Дашка в напряженной позе сидела на табуретке с Цыпленком на руках в прихожей. Рядом, на гардеробе, стоял телефон. Длинноухий с ноутбуком сидел рядом с Дашкой, но не печатал. Все это было более чем необычно, и беспокойство мое возросло при одном взгляде на них. Как только я закрыл дверь, Дашка облегченно вздохнула, а Длинноухий радостно заулыбался. Пока меня не было, двое сатанистов целый час настойчиво трезвонили в дверь. Ну да, они же не знали, что Хиппа починил видеофоны… Сердце мое упало. Я не хотел думать о том, что могло случиться, если бы Дашка открыла дверь.

— Я смотрела новости, а тут они позвонили…

— Ты смотрела новости? И что там было? — спросил я.

— Столько всего вокруг происходит. И ты так странно себя ведешь, а я ничего не знаю, — начала оправдываться Дашка.

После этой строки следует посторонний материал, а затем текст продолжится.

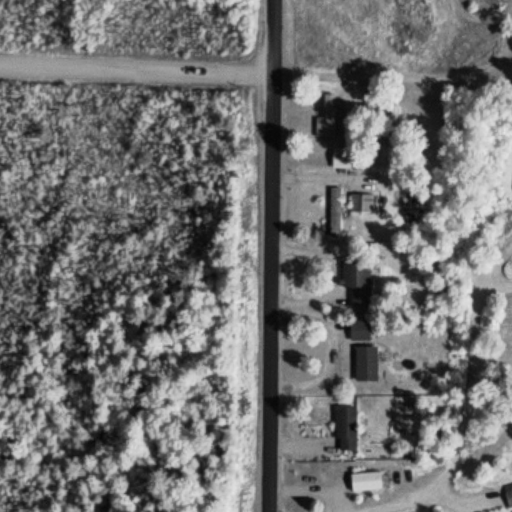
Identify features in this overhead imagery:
road: (134, 67)
road: (398, 81)
building: (324, 118)
building: (364, 124)
building: (390, 126)
building: (338, 158)
building: (358, 202)
building: (330, 215)
road: (269, 255)
building: (354, 279)
building: (356, 330)
building: (362, 364)
road: (468, 387)
building: (342, 429)
building: (360, 482)
building: (506, 494)
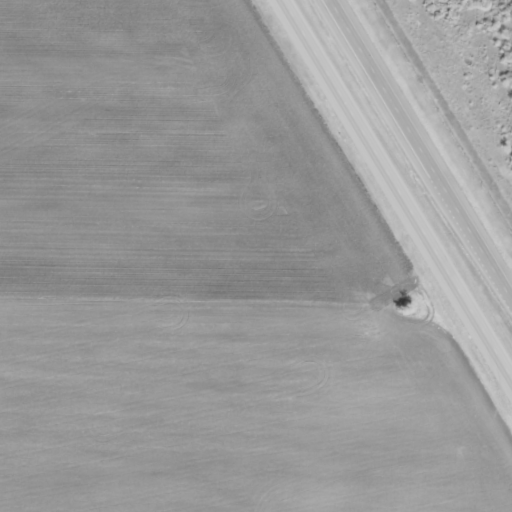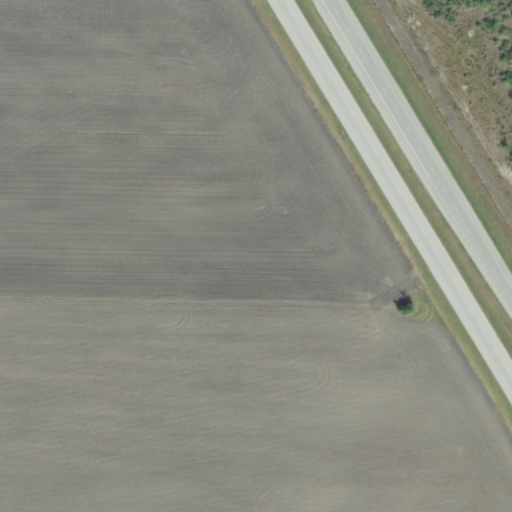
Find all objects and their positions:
road: (426, 141)
road: (397, 188)
crop: (203, 288)
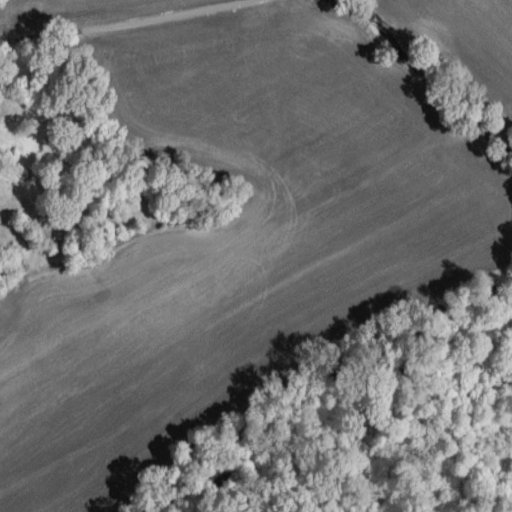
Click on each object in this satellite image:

— Да ничего-ничего, что-нибудь необычное было в новостях?

— Нет, все то же, что и год назад, и два — никаких изменений.

— Про Интернет что-нибудь говорили? — вскользь заметил я, но Дашка тут же насторожилась. — А что такое с Интернетом?

— Подорожает, говорят… Не было ничего? Впрочем, не беспокойся, мне босс должен будет заплатить компенсацию, если это случится…

Мы поужинали. Я пошел перед сном проверить почту. Были письма от Хакера и Цыпочки. Я несказанно обрадовался тому, что Хакер ответил. Он писал, чтобы я не беспокоился, он вне всякого сомнения, примет меня и мою семью в Антарктиде, если это понадобится. Сетовал на холод, на то, что прозрачный купол, который недавно возвели над полярным селением, не настолько уж защищал от холода, как обещали поставщики, жаловался на трудности, на то, что кредиты с трудом выцарапываются из банков, на то, что ООН не слишком серьезно относится к Антарктическому государству, на то, что Штаты мечтают прибрать материк к рукам, не считаясь ни с чьим статусом. В конце следовал PS. «А кто такой SolaAvis, о котором ты упомянул?» — спрашивалось в приписке. Мне чуть дурно не сделалось. Или Хакер прикидывается, или кто-то из нас рухнул с дуба. Я не стал читать письмо Цыпочки, отложил на завтра, обойдется. Только глянул еще раз в рейтинг. У меня было 14 место, у SolaAvisa — 15, у Феи — 16. Цыпочка по-прежнему лидировала. Я почувствовал себя весьма и весьма обреченно, лег в постель, правило читать не стал, уже в кровати помолился «Отче наш» и «Богородице» и провалился в сон, даже не дождавшись Дашки.